US expels Venezuelan diplomat

US-Venezuelan relations have hit a new low as Washington ordered a Venezuelan diplomat expelled in retaliation for Caracas’s expulsion of a US naval attache on espionage charges.

US-Caracas ties have worsened since Chavez came to power

Sean McCormack, the US state department spokesman, said on Friday that Washington had told Venezuela by diplomatic note that it was declaring Jenny Figueredo Frias, a minister counsellor at the embassy in Washington, persona non grata. 

McCormack said: “This decision is in response to the government of Venezuela’s decision to yesterday expel Commander John Correa, US naval attache in the US embassy in Caracas.”
  
McCormack said Figueredo, the chief of staff to Venezuela’s ambassador, had 72 hours to leave. He did not accuse her of anything but said simply that she was “the most appropriate” choice for expulsion.
  
“We don’t like to get into tit-for-tat games like this with the Venezuelan government, but they initiated this and we were forced to respond,” McCormack said. 

Caracas reaction
  
Pavel Rondon, the vice-foreign minister of Venezuela, told Union Radio in Caracas that America’s action was “incongruous and disproportionate”. 
  

“The decisions that Venezuela take are taken based on facts and proof, not simply for retaliation”

Mari Pili Hernandez,  Venezuelan vice-foreign minister for North America

Mari Pili Hernandez, Caracas’s vice foreign minister for North America, said Figueredo was a “model” diplomat and called her expulsion a “reprisal of a political character”.
  
But Venezuela would not follow Washington’s move with the expulsion of a second US diplomat, she said.

“The decisions that Venezuela take are taken based on facts and proof, not simply for retaliation,” Hernandez said.

US underclass

Despite the diplomatic row, Venezuela has continued to expand its subsidised oil programme to help the poor and needy underclass of the US.

Donations to Vermont will begin on Tuesday.
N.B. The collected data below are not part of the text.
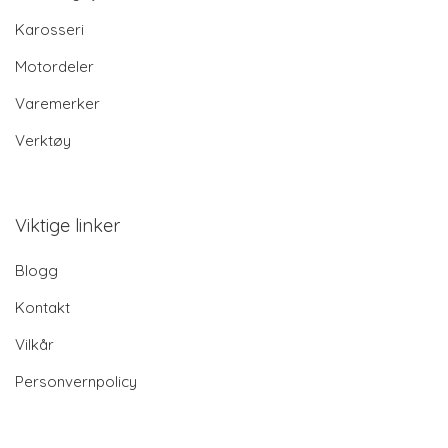
Karosseri
Motordeler
Varemerker
Verktøy
Viktige linker
Blogg
Kontakt
Vilkår
Personvernpolicy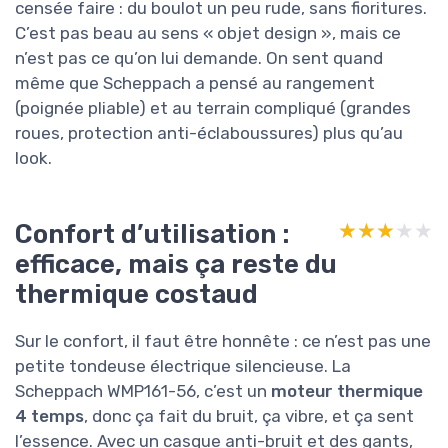
trajectoire. Pour quelqu’un qui n’a pas trop
l’habitude ou qui n’a pas beaucoup de force, ça
peut être fatigant. Ce n’est pas injouable, mais
ce n’est pas non plus une promenade de santé.
Niveau
commandes
, c’est assez basique :
démarrage à câble (avec un système Easy Start
qui aide un peu), commande de gaz, et sécurité.
Pas de gadgets. J’aurais aimé un petit repère
plus clair pour la hauteur de coupe, mais au
bout de deux ou trois réglages, on prend le
coup. Globalement, le design est cohérent avec
ce que la machine est censée faire : du boulot
un peu rude, sans fioritures. C’est pas beau au
sens « objet design », mais ce n’est pas ce
qu’on lui demande. On sent quand même que
Scheppach a pensé au rangement (poignée
pliable) et au terrain compliqué (grandes roues,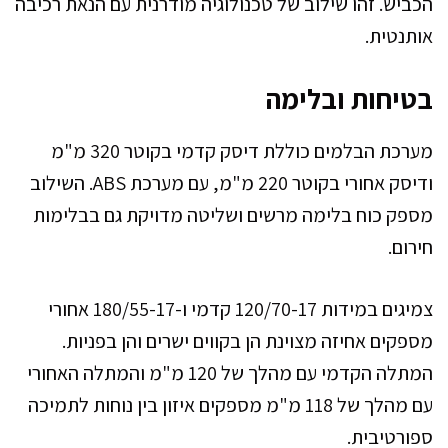
הכביש. זהו שילוב של טכנולוגיה מודרנית עם הנאת רכיבה
אותנטית.
בטיחות ובלימה
מערכת הבלמים כוללת דיסק קדמי בקוטר 320 מ"מ
ודיסק אחורי בקוטר 220 מ"מ, עם מערכת ABS. השילוב
מספק כוח בלימה מרשים ושליטה מדויקת גם בבלימות
חירום.
צמיגים במידות 120/70-17 קדמי ו-180/55-17 אחורי
מספקים אחיזה מצוינת הן בקווים ישרים והן בפניות.
המתלה הקדמי עם מהלך של 120 מ"מ והמתלה האחורי
עם מהלך של 118 מ"מ מספקים איזון בין נוחות לתמיכה
ספורטיבית.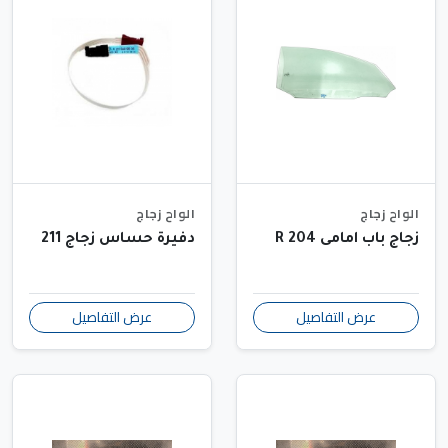
الواح زجاج
الواح زجاج
زجاج باب امامى 204 R
دفيرة حساس زجاج 211
عرض التفاصيل
عرض التفاصيل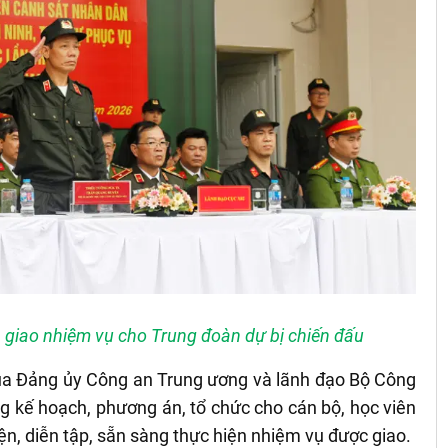
 giao nhiệm vụ cho Trung đoàn dự bị chiến đấu
 của Đảng ủy Công an Trung ương và lãnh đạo Bộ Công
 kế hoạch, phương án, tổ chức cho cán bộ, học viên
ện, diễn tập, sẵn sàng thực hiện nhiệm vụ được giao.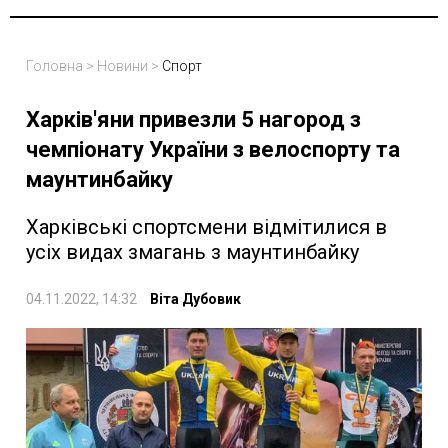
Головна
>
Новини
>
Спорт
Харків'яни привезли 5 нагород з
чемпіонату України з велоспорту та
маунтинбайку
Харківські спортсмени відмітилися в
усіх видах змагань з маунтинбайку
04.11.2022, 14:32
Віта Дубовик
Bernie Sanders, an independent Vermont representative who is running for the Senate, said in a statement that Venezuela was giving 2.4 million gallons of heating oil at a 40% discounts to households qualifying for state heating assistance.

A further 108,000 gallons will be distributed free of charge to homeless shelters.

Vermont is the sixth state to receive cheap oil from Venezuela, after shipments to Massachusetts and New York in November, and Maine, Rhode Island and Pennsylvania in January.